Guo read over the paper, his ever present frown deepening.
“What is it?”Culpepper heard himself ask.
“This, Mister Williams, is a reminder of my country’s failure in unification. The peace talks have concluded, the war is over.”
He put the binoculars down, the leather strap hanging them from his neck. “And the terms?”
“The Yellow River is to remain the border between the Empire of Manchuria and the Republic of China. The Japanese have agreed to withdraw from most of the port cities except for Qingdao, Yantai, Hangzhou, and Shanghai. Those will remain under Japanese military occupation for a period of no less than twenty-five years.”
Culpepper grimaced in understanding. The Japanese likely withdrew from the other port cities due to manpower or logistical issues, or a combination of both, and to end the war on their terms now instead of garrisoning half the Chinese coast, they instead were securing their hold in four of the biggest and most important cities.
“I don’t know what’s going to happen next,” Guo admitted in a downtrodden manner.
“I do.”
“Hmm?”
“There will be peace, of sorts, for a time at least. But war will come again, Captain Guo. Mark my words. And when it does, it’ll be cruel and bloody but I’m certain when the smoke clears and the markers on the map are checked, your country will be reunited under the KMT with the pretender and his Japanese masters driven from your land.”

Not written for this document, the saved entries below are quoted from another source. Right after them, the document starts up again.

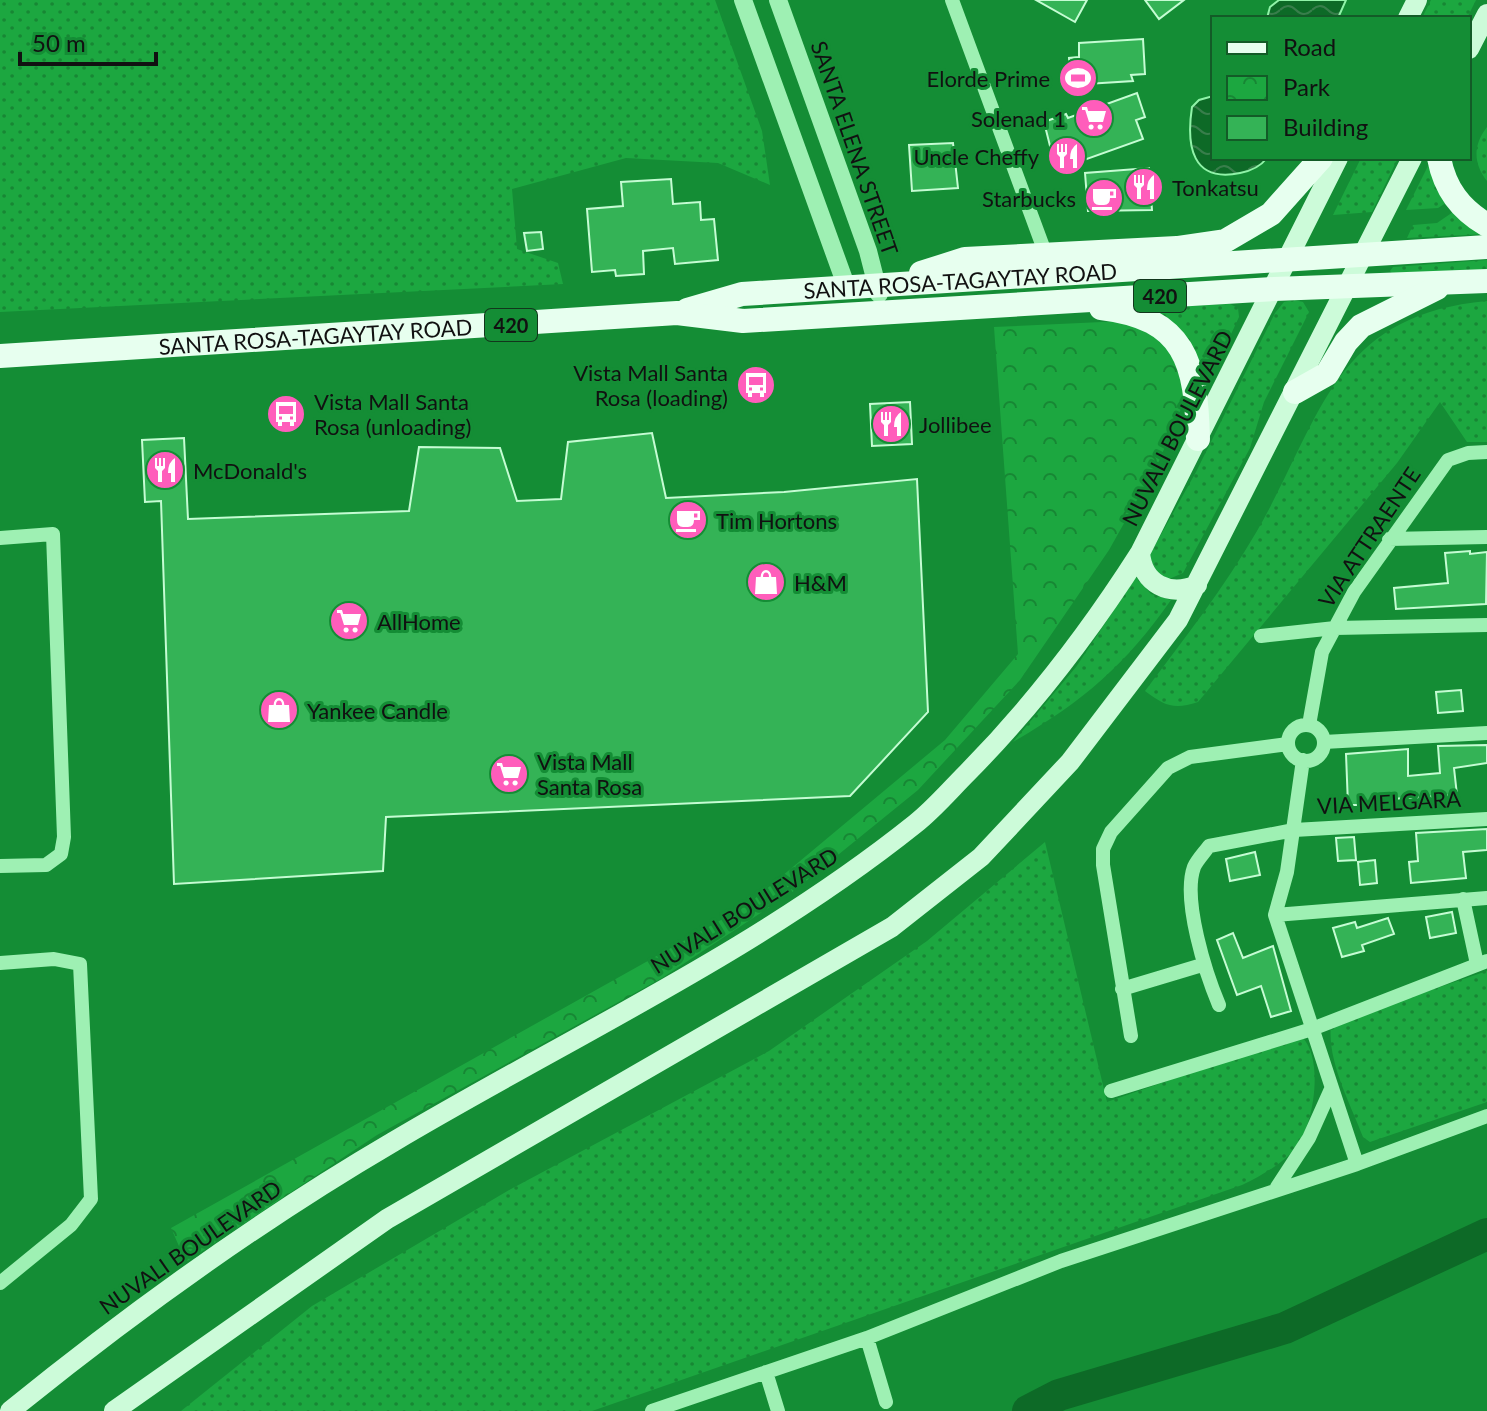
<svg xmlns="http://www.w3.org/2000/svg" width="1487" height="1411" font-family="Lato,sans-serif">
	<defs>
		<pattern id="grass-dots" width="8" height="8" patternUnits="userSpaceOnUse" patternTransform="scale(2)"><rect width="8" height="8" fill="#1ca740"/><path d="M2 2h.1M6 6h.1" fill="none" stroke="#178734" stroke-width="1.8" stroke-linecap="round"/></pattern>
		<pattern id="park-crowns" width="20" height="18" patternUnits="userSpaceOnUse" patternTransform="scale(2)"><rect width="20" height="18" fill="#1ca740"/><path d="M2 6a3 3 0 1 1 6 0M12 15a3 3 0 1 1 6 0" fill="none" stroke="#178734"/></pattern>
		<pattern id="water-waves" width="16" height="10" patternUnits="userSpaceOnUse" patternTransform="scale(2)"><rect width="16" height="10" fill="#0d6a27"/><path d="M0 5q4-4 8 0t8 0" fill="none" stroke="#387e4b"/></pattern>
	</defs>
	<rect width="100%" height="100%" fill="#148d35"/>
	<path fill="url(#grass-dots)" d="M0 0H715L762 131 770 185 718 163 626 158 512 189 517 249 558 263 563 284 0 312Z
		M1431 0H1476L1467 18H1422Z
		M1487 127V181C1473 163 1473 145 1487 127Z
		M1361 158H1398L1372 212 1333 215Z
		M1432 158 1449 201 1438 208 1406 210Z
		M1456 210 1485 234 1407 238 1413 225 1437 223Z
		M1487 260V270L1393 275 1390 271 1393 267Z
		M1294 300 1303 302 1309 312 1264 402 1250 448 1183 573 1169 579 1157 572 1149 556 1196 472 1275 313 1284 302Z
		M1487 301V442H1467L1440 402 1397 463 1198 702C1174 710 1165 706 1145 691 1184 639 1224 588 1257 531 1322 418 1333 315 1487 301Z
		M1230 304 1238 308 1239 317 1204 392 1146 308Z
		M1136 577 1151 594 1171 600C1125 666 1082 702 1013 742L1076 667Z
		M1045 842 1107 1102 1287 1039 1303 1038C1324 1061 1314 1127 1294 1150 1280 1165 1261 1176 1242 1185L592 1411H181L312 1306 511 1189 769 1051 927 941Z
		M1487 971V1102L1370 1142 1363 1137C1350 1102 1327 1062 1331 1024Z"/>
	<path fill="url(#park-crowns)" d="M1124 321 1167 339 1186 397 1159 461 1109 550 1020 680 918 790 791 893 662 978 377 1135 186 1262 171 1228 746 906 945 740 1018 654 994 327Z"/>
	<path fill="url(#water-waves)" stroke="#90f3a8" stroke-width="2" d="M1279 0H1346L1338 18H1267L1270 7Z
		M1213 96V158H1267C1260 167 1251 171 1240 173 1192 183 1186 146 1192 107L1199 100Z"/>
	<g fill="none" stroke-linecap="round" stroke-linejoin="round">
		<path stroke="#0d6a27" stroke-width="32" d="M1028 1411 1059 1395 1285 1328 1487 1234"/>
	</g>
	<path fill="#34b356" stroke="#c5fcd3" stroke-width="2" d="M1036 0H1087L1075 22Z
		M1145 0H1184L1159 19Z
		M1143 39 1145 74 1131 75 1133 81 1071 85 1069 58 1079 57V43Z
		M1137 93 1145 117 1136 120 1143 139 1056 170 1044 122 1066 114 1068 118Z
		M953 143 958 188 912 191 909 145Z
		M1149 168 1152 210 1088 211 1085 173Z
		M671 179 673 204 700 202 701 220 714 219 718 260 675 264 673 248 643 251 644 274 616 276 615 270 592 272 587 209 623 206 621 182Z
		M541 232 543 249 527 251 524 233Z
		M910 402 912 444 872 446 870 404Z
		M652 433 666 498 784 492 917 479 928 712 850 796 386 817 383 871 174 884 161 501 145 502 142 440 184 438 188 519 409 511 419 447 500 448 517 501 561 499 568 442Z
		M1470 551V554L1487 552 1486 604 1396 609 1394 588 1448 583 1445 553Z
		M1461 690 1463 711 1438 713 1436 692Z
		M1487 745V763L1454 768 1457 795 1375 800V805H1348L1346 754 1408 749V776L1440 773 1438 746Z
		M1487 829V850L1463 852 1466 878 1411 883 1409 862 1418 861 1416 833Z
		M1354 837 1356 860 1338 861 1336 838Z
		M1255 852 1260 875 1230 881 1226 859Z
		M1375 860 1377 883 1360 885 1358 862Z
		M1452 912 1456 933 1430 938 1426 917Z
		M1388 918 1394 934 1362 945 1364 951 1342 957 1333 928 1355 922 1357 928Z
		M1233 933 1243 958 1273 946 1291 1011 1271 1017 1261 986 1237 995 1217 940Z"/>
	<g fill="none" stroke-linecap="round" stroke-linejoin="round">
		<path stroke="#9ef0b3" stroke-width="14" d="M952 0 1046 255
			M0 538 53 534 64 837 61 854 46 865 0 866
			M1389 539 1487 537
			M1261 636 1335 628 1487 625
			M1309 725 1322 652 1354 592 1448 460 1468 453 1487 452
			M1288 743a18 18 0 1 1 36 0a18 18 0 1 1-36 0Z
			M1324 742 1487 733
			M1303 760 1287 872 1275 915 1357 1164
			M1463 899 1477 964
			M1275 915 1487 898
			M0 963 54 959 80 964 91 1199 71 1225 0 1283
			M1122 989 1202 965
			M1219 1005C1206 974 1182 900 1194 867 1197 860 1204 853 1209 846L1294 830 1487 819
			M1131 1036 1103 865V849L1111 832 1168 768 1190 757 1288 744
			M1111 1091 1312 1029 1487 961
			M1277 1187 1309 1138 1331 1089
			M867 1338 886 1402
			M766 1372 778 1411
			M652 1411 867 1338 1061 1261 1357 1164 1487 1116"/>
		<path stroke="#9ef0b3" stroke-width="18" d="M743 0 847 288
			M778 0 868 251 879 294"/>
		<path stroke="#ccfbd9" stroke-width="20" d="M1408 18 1417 0
			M1469 49 1487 14
			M1140 553C1143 584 1169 597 1197 585
			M10 1411C131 1313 258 1221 393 1142 568 1038 755 952 915 824 934 809 950 790 967 773 1034 705 1089 633 1140 553L1338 158
			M114 1411 387 1219 892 927 981 857 1070 762 1178 620 1412 158"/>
		<g stroke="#e7ffef" stroke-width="24">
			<path d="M1439 158C1445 189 1460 209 1487 225"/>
			<path d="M921 273 965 259 1177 248 1225 241 1271 214 1321 158"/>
			<path d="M1101 308C1186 318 1196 363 1198 439"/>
			<path id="s1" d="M687 310 742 294 1487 247"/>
			<path id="s2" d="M0 356 677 313 743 321 1274 289 1487 281"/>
			<path d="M1295 392 1327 374 1346 342 1361 326 1437 288"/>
		</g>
	</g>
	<defs>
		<symbol id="stadium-disc" viewBox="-11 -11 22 22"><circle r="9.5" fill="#ff5dbb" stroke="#148d35"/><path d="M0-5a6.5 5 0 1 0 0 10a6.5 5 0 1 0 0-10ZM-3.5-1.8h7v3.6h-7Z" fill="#fff"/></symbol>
		<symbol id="supermarket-disc" viewBox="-11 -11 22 22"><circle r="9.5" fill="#ff5dbb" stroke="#148d35"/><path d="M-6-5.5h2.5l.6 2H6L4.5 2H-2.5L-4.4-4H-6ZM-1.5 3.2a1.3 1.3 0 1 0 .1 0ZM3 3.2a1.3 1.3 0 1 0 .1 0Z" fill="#fff"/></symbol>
		<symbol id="restaurant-disc" viewBox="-11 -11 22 22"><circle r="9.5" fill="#ff5dbb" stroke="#148d35"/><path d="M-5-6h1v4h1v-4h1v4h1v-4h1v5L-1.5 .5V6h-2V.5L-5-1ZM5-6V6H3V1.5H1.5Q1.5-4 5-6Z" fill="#fff"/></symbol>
		<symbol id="cafe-disc" viewBox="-11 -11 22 22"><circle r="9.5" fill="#ff5dbb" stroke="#148d35"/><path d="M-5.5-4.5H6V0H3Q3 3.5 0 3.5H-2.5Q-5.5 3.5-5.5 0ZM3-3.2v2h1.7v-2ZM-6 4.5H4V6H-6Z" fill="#fff"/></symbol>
		<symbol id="bus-disc" viewBox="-11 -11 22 22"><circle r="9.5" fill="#ff5dbb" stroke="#148d35"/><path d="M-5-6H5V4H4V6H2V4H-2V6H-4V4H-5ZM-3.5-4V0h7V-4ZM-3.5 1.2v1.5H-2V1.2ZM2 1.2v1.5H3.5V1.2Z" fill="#fff"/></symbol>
		<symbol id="shop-disc" viewBox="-11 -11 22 22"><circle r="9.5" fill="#ff5dbb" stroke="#148d35"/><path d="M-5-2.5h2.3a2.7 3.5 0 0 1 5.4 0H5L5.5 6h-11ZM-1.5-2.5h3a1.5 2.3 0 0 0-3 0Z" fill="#fff"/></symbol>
	</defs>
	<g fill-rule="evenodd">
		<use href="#stadium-disc" x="1056" y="56" width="44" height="44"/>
		<use href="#supermarket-disc" x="1072" y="96" width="44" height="44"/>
		<use href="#restaurant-disc" x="1045" y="134" width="44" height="44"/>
		<use href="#restaurant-disc" x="1122" y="165" width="44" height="44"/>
		<use href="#cafe-disc" x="1082" y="176" width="44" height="44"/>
		<use href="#bus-disc" x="734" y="363" width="44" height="44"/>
		<use href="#bus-disc" x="264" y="392" width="44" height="44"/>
		<use href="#restaurant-disc" x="869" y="402" width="44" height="44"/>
		<use href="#restaurant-disc" x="143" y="448" width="44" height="44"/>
		<use href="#cafe-disc" x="666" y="498" width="44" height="44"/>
		<use href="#shop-disc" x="744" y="560" width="44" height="44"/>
		<use href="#supermarket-disc" x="327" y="599" width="44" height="44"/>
		<use href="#shop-disc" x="257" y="688" width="44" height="44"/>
		<use href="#supermarket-disc" x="487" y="752" width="44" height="44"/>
	</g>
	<g text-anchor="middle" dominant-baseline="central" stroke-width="6" stroke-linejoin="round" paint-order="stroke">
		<g fill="#148d35" stroke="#12361c" stroke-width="2">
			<rect x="1134" y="280" width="52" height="32" rx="6"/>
			<rect x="485" y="309" width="52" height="32" rx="6"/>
		</g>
		<g font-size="20" font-weight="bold" fill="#111">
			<text x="1160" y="296">420</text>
			<text x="511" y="325">420</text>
		</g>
		<g font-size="22" fill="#111" stroke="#148d35" text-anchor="start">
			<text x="1050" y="78" text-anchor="end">Elorde Prime</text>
			<text x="1066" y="118" text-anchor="end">Solenad 1</text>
			<text x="1039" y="156" text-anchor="end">Uncle Cheffy</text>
			<text x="1172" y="187">Tonkatsu</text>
			<text x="1076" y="198" text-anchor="end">Starbucks</text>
			<text x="728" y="372" text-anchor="end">Vista Mall Santa<tspan x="728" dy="25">Rosa (loading)</tspan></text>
			<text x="314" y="401">Vista Mall Santa<tspan x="314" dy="25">Rosa (unloading)</tspan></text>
			<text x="919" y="424">Jollibee</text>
			<text x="193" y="470">McDonald's</text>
			<text x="716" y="520">Tim Hortons</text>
			<text x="794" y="582">H&amp;M</text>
			<text x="377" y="621">AllHome</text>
			<text x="307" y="710">Yankee Candle</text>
			<text x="537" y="761">Vista Mall<tspan x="537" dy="25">Santa Rosa</tspan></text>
		</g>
		<g font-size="22" fill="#111" stroke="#148d35">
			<text transform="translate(855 148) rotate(71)">SANTA ELENA STREET</text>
			<text stroke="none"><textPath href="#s1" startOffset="276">SANTA ROSA-TAGAYTAY ROAD</textPath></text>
			<text stroke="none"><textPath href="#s2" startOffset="316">SANTA ROSA-TAGAYTAY ROAD</textPath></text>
			<text transform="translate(1177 428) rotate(-63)">NUVALI BOULEVARD</text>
			<text transform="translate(1369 537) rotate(-56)">VIA ATTRAENTE</text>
			<text transform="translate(1389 802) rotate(-3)">VIA MELGARA</text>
			<text transform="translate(744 910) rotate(-32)">NUVALI BOULEVARD</text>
			<text transform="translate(190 1247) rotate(-35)">NUVALI BOULEVARD</text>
		</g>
	</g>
	<rect x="1211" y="16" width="260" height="144" fill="#148d35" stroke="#135b27" stroke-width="2"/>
	<rect x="1227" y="42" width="40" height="12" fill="#e7ffef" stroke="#135b27" stroke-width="2"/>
	<text x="1283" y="56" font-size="24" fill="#111111">Road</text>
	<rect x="1227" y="76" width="40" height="24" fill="url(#park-crowns)" stroke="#135b27" stroke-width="2"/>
	<text x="1283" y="96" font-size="24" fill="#111111">Park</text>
	<rect x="1227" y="116" width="40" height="24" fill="#34b356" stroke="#135b27" stroke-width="2"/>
	<text x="1283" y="136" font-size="24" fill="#111111">Building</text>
	<path d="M20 52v12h136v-12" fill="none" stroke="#111111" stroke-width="4"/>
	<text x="32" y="52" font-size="24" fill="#111111" stroke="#148d35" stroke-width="6" paint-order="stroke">50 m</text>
</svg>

Hope stirred in the Chinese man’s face.
“You think so?” He said.
“Damn right I do. And when war breaks out, as I’m sure it will, you can be certain the United Kingdom will be on your side, aiding you in your struggle.”
Guo smiled and turned, walking back to the car.
Culpepper knew he stretched the truth there. it wasn’t so simple. It all depended on when the war started, how it started, and which political party was in charge of the government back home, but he was fairly confident that the British Empire would back the Chinese Nationalist Party when push came to shove. Not out of any true love for the oft-corrupt KMT rife with factionalism and warlordism, but rather because the alternatives were far worse.